EasyJet recorded a loss before tax of £114 million ($137 million) for the three months ending 30 June 2022, as operational disruption had a £133 million cost impact.
Providing a fiscal third-quarter trading update on 26 July, the UK-based low-cost carrier lamented capacity caps imposed by London Gatwick and Amsterdam Schiphol airports, “alongside wider [operational] challenges within Europe”, but said that it only removed 5% of its schedule for the three months and that July operations have been “much improved”.
Moreover, EasyJet says that it expects the capacity and cost impacts of the disruption to be “a one-off this summer”, with “greater resilience” forecast for the 2023 peak travel periods.
“During the quarter we carried seven times more customers than the same time last year and operated 95% of our schedule,” says EasyJet chief executive Johan Lundgren. “We have taken action to build the additional resilience needed this summer and the operation has now normalised.”
Lundgren notes that despite the operational challenges, strategic initiatives introduced during the pandemic are starting to produce results, with ancillary yields per passenger up 55% on the same period in 2019. EasyJet Holidays, meanwhile, generated a £16 million profit for the quarter.

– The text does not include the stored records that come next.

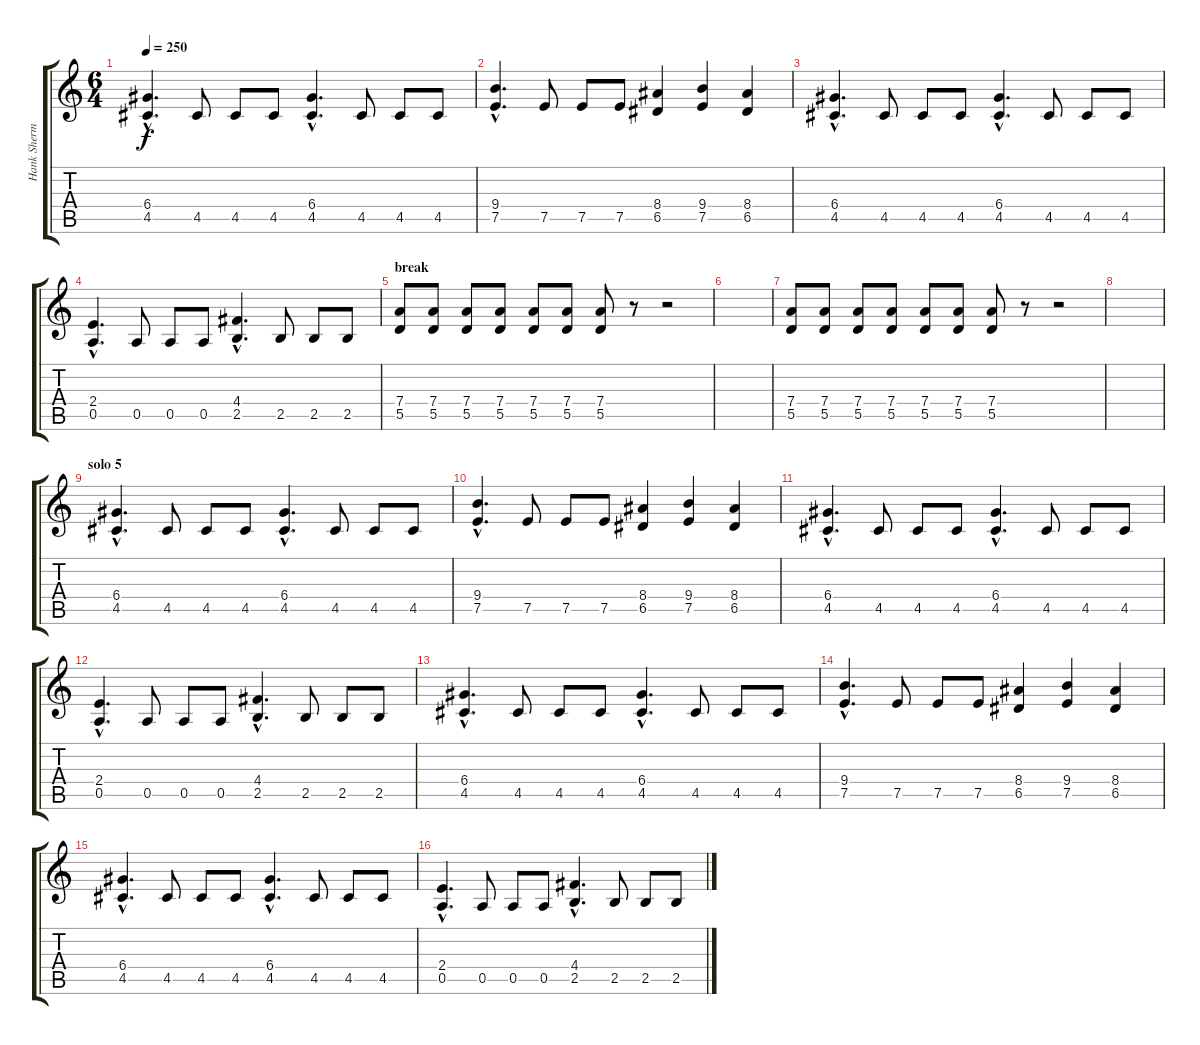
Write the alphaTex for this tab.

\track ("Hank Shermann" "Hank Sherm") {instrument distortionguitar}
\staff {score tabs}
\tuning (E4 B3 G3 D3 A2 E2) {hide}
\ts (6 4)
\tempo 250
\clef g2
\ks c
(6.4{hac} 4.5{hac}).4{d dy f} 4.5.8 4.5.8 4.5.8 (6.4{hac} 4.5{hac}).4{d} 4.5.8 4.5.8 4.5.8 |
(9.4{hac} 7.5{hac}).4{d} 7.5.8 7.5.8 7.5.8 (8.4 6.5).4 (9.4 7.5).4 (8.4 6.5).4 |
(6.4{hac} 4.5{hac}).4{d} 4.5.8 4.5.8 4.5.8 (6.4{hac} 4.5{hac}).4{d} 4.5.8 4.5.8 4.5.8 |
(2.4{hac} 0.5{hac}).4{d} 0.5.8 0.5.8 0.5.8 (4.4{hac} 2.5{hac}).4{d} 2.5.8 2.5.8 2.5.8 |
\section ("" "break")
(7.4 5.5).8 (7.4 5.5).8 (7.4 5.5).8 (7.4 5.5).8 (7.4 5.5).8 (7.4 5.5).8 (7.4 5.5).8 r.8 r.2 |
|
(7.4 5.5).8 (7.4 5.5).8 (7.4 5.5).8 (7.4 5.5).8 (7.4 5.5).8 (7.4 5.5).8 (7.4 5.5).8 r.8 r.2 |
|
\section ("" "solo 5")
(6.4{hac} 4.5{hac}).4{d} 4.5.8 4.5.8 4.5.8 (6.4{hac} 4.5{hac}).4{d} 4.5.8 4.5.8 4.5.8 |
(9.4{hac} 7.5{hac}).4{d} 7.5.8 7.5.8 7.5.8 (8.4 6.5).4 (9.4 7.5).4 (8.4 6.5).4 |
(6.4{hac} 4.5{hac}).4{d} 4.5.8 4.5.8 4.5.8 (6.4{hac} 4.5{hac}).4{d} 4.5.8 4.5.8 4.5.8 |
(2.4{hac} 0.5{hac}).4{d} 0.5.8 0.5.8 0.5.8 (4.4{hac} 2.5{hac}).4{d} 2.5.8 2.5.8 2.5.8 |
(6.4{hac} 4.5{hac}).4{d} 4.5.8 4.5.8 4.5.8 (6.4{hac} 4.5{hac}).4{d} 4.5.8 4.5.8 4.5.8 |
(9.4{hac} 7.5{hac}).4{d} 7.5.8 7.5.8 7.5.8 (8.4 6.5).4 (9.4 7.5).4 (8.4 6.5).4 |
(6.4{hac} 4.5{hac}).4{d} 4.5.8 4.5.8 4.5.8 (6.4{hac} 4.5{hac}).4{d} 4.5.8 4.5.8 4.5.8 |
(2.4{hac} 0.5{hac}).4{d} 0.5.8 0.5.8 0.5.8 (4.4{hac} 2.5{hac}).4{d} 2.5.8 2.5.8 2.5.8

Overall, group revenue for the quarter ending 30 June increased to £1.76 billion, from just £213 million in the Covid-hit equivalent period of 2021, while group costs were £1.87 billion – including the £133 million impact of disruption.
The group loss before tax of £114 million was a £204 million improvement on the £318 million loss recorded in the same period of 2021.
EasyJet says that its third-quarter capacity was at 87% of 2019 levels, with load factors at 88%, and that it expects those figures to rise to around 90% in both cases for the July-September period. Sold ticket yield for the latter period is currently 13% up on 2019 and load factors slightly ahead on the same basis, it adds.
The airline highlights fuel hedging of 83% for its fiscal fourth quarter, 60% for the first half of fiscal year 2023 and 33% for the second half, all at significantly below the spot price of $1,090 on 22 July.
EasyJet claims to have “one of the lowest net debts in European aviation” of £200 million on 30 June, including cash and equivalents, and money market deposits, amounting to £3.9 billion.